Anyway! On to serious analysis!

So we probably shouldn’t expect an unusual number of incumbents to go down in primaries next year. However, that doesn’t mean that the Democratic Party establishment can rest easy. The relatively high level of Democratic discontent could still manifest itself in open-seat races. The biggest impact of the Tea Party movement wasn’t incumbents losing primaries, but rather the proliferation of a new breed of uncompromising, anti-establishment conservatives that moved the Republican caucus right, obstructed legislation favored by GOP leadership, and ousted multiple speakers of the House. Similarly, MAGA-aligned legislators have displaced old-guard Republicans in Washington since President Donald Trump’s first election in 2016, predominantly not through defeating them in primaries, but succeeding them after they retired. Over on the Democratic side, most “Squad” members other than Ocasio-Cortez and Pressley — including Rashida Tlaib, Ilhan Omar, and Summer Lee — were first elected from open seats. And, of course, last week’s Democratic primary for mayor of New York City didn’t feature an incumbent either.

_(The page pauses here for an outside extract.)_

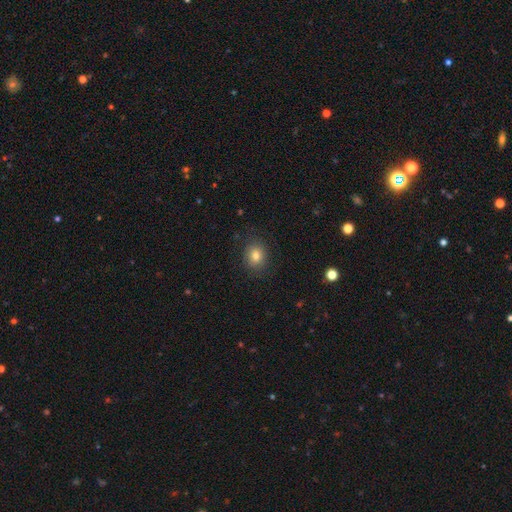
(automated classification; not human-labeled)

Simply because of the sheer number of open seats (18 representatives have already retired or resigned this year, and the average cycle since 2009-10 has seen 52 representatives do so), one of the biggest things to watch for in the 2026 congressional primaries will be whether Democratic primary voters nominate more candidates opposed by party leadership. (Some more grist for this theory: Another CNN poll from April found that Democrats disapproved of the way Democratic leaders in Congress were handling their jobs, 57 percent to 42 percent. That’s much more overtly negative than their views of the party in general.) And if those candidates go on to win the general election, Democratic leaders in Congress could experience for themselves the same kind of intraparty strife that has plagued Republicans in recent years.

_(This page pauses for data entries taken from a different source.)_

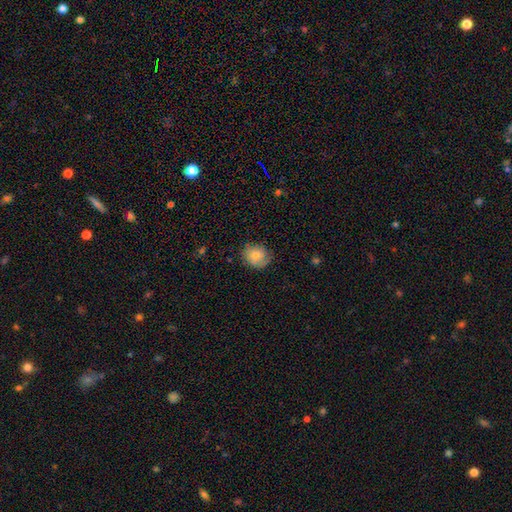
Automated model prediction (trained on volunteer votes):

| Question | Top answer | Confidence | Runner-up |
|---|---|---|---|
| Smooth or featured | smooth | 75% | featured or disk (17%) |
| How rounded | round | 73% | in between (26%) |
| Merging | none | 71% | minor disturbance (22%) |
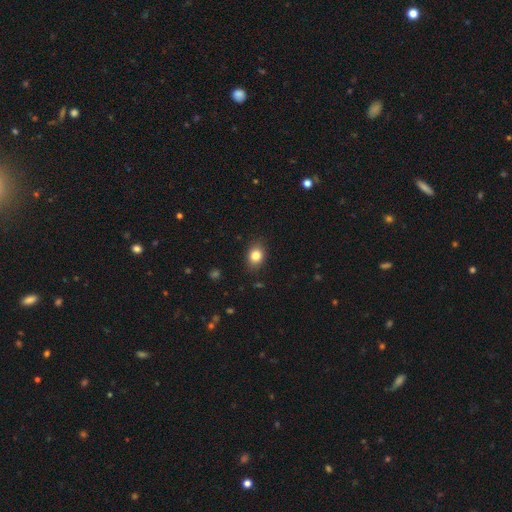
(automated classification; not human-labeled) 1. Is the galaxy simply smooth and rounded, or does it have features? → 83% smooth, 10% star or artifact, 7% featured or disk.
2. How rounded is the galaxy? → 61% in between, 38% round, 1% cigar-shaped.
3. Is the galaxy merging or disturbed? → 85% none, 11% minor disturbance, 3% major disturbance, 1% merger.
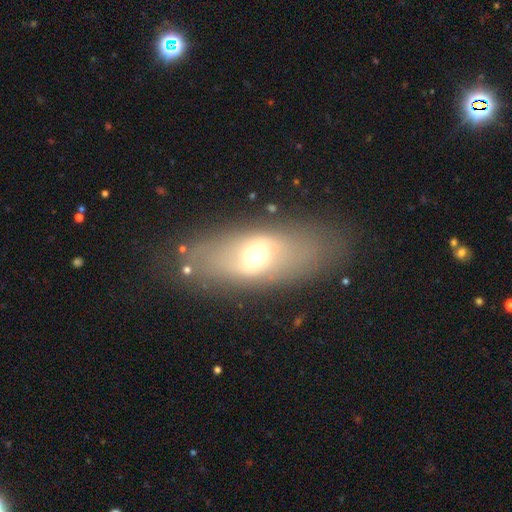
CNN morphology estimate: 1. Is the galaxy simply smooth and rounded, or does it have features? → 45% smooth, 44% featured or disk, 10% star or artifact.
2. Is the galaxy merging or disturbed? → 81% none, 12% minor disturbance, 5% major disturbance, 2% merger.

But history suggests that sitting Democratic members of Congress are in no special danger in 2026 primaries. Even in the most anti-incumbent election cycles, 95 percent or more of incumbents still win renomination.

Sadly, Gillibrand can probably rest easy and phone some more “work” in, she’s not going anywhere although I suspect Muslim voters heard her Islamophobia and bigotry loud and clear and won’t forget it. Probably no backsies on that.